Adapted from writer Matz and illustrator Luc Jacamon’s French comic book series of the same name and told in episodic fashion — its six chapters receive simple designations like The Target, The Hideout, The Lawyer, The Brute, The Expert and The Client, paired with locations spanning Paris and the Dominican Republic to New Orleans, Florida, New York and Chicago, respectively, plus an epilogue — “The Killer” reunites Fincher with “Seven” scribe Andrew Kevin Walker, whose handling of dark material pairs perfectly with noted perfectionist Fincher’s typically slick direction. From its propulsive opening credits through its methodical narrative and thrilling set pieces, it’s a return to the types of stories Fincher’s typically associated with after the 2020 passion project “Mank,” a more conventional, black-and-white biopic of “Citizen Kane” screenwriter Herman J. Mankiewicz.
Sometimes looking like a sort of updated take on Alain Deleon’s fedora’d protagonist from Jean-Pierre Melville’s 1967 French noir “Le samouraï,” Fassbender does a lot of the heavy lifting with his eyes. Whether he’s Lou Grant, Sam Malone, Robert Hartley, George Jefferson or any of the other famous television characters whose names he wears as disguises, the killer, a man of few words often left alone with his thoughts (a characteristic reminiscent of filmmaker Paul Schrader’s recurring man-in-a-room motif), finds solace in the music of the Smiths, whom he uses for distraction and improved focus.
Dark, violent and often disturbing, Fincher’s film finds levity in its frequent dalliances with humor. It’s hard not to laugh at the image of Fassbender cruising around listening to the Smiths, plotting his next steps, or at his wondering of “What would John Wilkes Booth do?” after an “unprecedented” mistake during the initial hit, or even at a meta line referring to “three 9-inch nails” from a nail gun.
That’s because in addition to numerous classics from the 1980s jangle pop outfit — including the intentionally obvious “Girlfriend in a Coma” — as well as a crime scene discovery set to Portishead’s “Glory Box,” the film is scored by Trent Reznor and Atticus Ross, marking the Nine Inch Nails duo’s fifth full collaboration with Fincher. The original music fluctuates between delicate piano melodies and ambience to the more foreboding, with pulsing synths, ominous drones and dissonant, high-pitched tones. The score often feels deliberately integrated into scenes as opposed to purely background noise, creating an uncomfortable atmosphere that sounds like the musical equivalent of an anxious pit at the bottom of one’s stomach.

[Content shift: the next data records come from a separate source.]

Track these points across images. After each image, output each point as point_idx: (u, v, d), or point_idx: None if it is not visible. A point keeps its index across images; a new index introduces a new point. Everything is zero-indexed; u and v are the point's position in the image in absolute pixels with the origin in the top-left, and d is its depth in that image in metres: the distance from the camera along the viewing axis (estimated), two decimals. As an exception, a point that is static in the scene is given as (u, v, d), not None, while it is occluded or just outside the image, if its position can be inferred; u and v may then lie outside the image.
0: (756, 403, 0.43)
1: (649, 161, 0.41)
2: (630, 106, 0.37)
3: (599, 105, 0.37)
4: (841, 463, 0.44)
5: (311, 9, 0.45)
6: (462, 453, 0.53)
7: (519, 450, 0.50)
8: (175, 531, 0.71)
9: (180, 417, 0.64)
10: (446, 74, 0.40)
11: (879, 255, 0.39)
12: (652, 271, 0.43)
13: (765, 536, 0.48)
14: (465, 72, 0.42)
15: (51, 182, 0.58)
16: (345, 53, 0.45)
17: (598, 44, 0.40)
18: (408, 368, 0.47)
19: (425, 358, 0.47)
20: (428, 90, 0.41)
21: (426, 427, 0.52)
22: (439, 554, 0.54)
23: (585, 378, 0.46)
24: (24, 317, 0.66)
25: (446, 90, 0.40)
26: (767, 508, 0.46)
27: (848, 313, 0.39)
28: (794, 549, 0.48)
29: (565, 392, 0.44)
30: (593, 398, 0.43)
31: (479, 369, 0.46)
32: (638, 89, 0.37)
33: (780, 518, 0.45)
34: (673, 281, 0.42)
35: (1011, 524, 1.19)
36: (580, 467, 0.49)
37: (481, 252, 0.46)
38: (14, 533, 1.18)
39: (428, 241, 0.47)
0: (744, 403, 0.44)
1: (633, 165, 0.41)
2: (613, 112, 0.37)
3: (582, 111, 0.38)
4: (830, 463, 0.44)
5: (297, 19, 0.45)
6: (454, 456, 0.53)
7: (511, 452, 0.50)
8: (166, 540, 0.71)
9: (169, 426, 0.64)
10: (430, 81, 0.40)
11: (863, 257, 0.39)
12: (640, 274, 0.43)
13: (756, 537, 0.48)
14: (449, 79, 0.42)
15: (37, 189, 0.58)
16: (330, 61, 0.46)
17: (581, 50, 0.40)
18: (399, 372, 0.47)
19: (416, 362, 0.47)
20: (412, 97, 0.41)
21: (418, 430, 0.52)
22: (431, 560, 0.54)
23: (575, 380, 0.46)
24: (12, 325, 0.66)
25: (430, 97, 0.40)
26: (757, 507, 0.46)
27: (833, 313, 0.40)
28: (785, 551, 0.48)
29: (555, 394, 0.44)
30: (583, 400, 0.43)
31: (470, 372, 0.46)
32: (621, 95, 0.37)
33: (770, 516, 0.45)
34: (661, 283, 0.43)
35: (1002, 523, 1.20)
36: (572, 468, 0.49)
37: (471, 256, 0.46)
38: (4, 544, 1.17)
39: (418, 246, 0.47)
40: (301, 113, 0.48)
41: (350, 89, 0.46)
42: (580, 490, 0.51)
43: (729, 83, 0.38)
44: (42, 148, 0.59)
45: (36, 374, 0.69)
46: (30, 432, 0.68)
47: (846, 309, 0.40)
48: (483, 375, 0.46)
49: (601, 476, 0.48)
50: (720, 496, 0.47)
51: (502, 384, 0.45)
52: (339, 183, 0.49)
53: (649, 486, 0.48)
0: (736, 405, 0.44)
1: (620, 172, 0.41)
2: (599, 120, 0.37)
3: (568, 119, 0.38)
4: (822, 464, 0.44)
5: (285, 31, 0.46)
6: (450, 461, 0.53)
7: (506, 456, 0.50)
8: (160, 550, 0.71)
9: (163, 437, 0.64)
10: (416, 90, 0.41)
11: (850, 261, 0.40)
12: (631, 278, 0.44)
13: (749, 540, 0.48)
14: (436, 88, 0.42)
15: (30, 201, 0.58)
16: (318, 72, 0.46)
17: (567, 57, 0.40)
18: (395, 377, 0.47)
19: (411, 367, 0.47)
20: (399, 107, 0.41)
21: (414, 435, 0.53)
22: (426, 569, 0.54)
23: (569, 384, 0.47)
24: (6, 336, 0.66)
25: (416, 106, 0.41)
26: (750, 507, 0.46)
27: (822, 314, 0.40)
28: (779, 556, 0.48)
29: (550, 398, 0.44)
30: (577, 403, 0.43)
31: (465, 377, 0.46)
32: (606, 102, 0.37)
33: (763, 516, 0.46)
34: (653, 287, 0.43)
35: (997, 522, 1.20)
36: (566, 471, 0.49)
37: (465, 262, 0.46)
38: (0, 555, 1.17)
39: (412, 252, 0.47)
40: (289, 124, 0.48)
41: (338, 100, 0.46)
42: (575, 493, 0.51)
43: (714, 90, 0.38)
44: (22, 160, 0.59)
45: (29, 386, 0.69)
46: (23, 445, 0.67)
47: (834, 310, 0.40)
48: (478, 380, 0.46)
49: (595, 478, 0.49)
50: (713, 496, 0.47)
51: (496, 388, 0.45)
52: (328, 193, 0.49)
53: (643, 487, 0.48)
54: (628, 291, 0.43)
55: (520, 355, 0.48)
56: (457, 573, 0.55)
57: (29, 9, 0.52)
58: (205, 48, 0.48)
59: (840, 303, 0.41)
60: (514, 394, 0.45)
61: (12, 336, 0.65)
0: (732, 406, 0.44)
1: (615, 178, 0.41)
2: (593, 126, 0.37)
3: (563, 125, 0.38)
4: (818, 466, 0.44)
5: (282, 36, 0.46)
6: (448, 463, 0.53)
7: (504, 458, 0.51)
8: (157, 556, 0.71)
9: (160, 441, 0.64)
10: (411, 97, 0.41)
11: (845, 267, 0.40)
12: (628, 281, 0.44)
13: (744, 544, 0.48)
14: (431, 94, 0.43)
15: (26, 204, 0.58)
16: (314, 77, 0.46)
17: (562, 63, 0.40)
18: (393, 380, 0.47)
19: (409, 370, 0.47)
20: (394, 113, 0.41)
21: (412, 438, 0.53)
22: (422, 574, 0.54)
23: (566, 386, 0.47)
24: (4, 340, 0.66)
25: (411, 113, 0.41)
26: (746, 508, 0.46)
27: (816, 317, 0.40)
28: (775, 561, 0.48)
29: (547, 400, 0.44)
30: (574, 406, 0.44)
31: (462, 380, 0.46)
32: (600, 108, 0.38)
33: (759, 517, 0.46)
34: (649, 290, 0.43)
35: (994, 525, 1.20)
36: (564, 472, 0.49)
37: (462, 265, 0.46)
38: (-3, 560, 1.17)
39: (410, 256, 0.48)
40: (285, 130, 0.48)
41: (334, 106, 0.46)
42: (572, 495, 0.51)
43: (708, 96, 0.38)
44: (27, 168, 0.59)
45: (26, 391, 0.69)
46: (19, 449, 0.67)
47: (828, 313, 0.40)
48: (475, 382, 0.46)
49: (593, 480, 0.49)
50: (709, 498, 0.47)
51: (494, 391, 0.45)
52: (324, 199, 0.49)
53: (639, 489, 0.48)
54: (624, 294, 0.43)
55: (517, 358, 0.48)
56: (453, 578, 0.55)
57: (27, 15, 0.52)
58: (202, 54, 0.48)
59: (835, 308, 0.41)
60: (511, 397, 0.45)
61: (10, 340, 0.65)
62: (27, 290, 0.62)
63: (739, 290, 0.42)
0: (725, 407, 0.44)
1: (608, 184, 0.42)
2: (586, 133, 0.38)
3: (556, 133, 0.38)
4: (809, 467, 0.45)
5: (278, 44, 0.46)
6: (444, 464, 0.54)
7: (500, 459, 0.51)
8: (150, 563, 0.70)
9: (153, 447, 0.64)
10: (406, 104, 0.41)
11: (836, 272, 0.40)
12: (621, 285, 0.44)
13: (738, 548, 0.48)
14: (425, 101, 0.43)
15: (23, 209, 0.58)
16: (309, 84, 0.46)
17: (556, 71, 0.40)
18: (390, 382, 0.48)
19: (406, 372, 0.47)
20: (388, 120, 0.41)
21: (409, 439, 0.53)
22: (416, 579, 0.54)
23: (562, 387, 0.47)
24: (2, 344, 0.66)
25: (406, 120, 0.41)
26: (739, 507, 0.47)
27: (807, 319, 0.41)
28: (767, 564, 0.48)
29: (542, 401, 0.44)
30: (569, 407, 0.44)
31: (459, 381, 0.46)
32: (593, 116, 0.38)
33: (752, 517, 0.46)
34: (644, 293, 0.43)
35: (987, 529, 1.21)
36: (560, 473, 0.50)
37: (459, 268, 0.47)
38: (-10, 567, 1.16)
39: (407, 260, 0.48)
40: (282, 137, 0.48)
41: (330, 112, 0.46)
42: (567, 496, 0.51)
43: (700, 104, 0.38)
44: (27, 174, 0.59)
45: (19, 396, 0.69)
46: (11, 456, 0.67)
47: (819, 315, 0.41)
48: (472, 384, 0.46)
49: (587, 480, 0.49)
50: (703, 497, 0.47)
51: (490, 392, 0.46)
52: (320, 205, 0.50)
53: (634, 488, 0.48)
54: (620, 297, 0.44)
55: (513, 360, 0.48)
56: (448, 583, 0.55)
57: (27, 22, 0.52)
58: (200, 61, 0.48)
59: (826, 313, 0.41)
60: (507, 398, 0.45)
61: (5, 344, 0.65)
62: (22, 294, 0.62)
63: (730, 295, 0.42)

“The Killer” may not be received as one of Fincher’s more prestigious efforts — it’s a straight genre picture that, despite the obvious craft involved, one would be hard-pressed to predict receiving many, if any, Academy Awards nominations — but it’s no less essential viewing and is certainly bound to find its fans among those who connect with its blend of dark subject matter and self-aware humor in telling a familiar story.
“The Killer” begins streaming on Netflix on Friday, Nov. 10.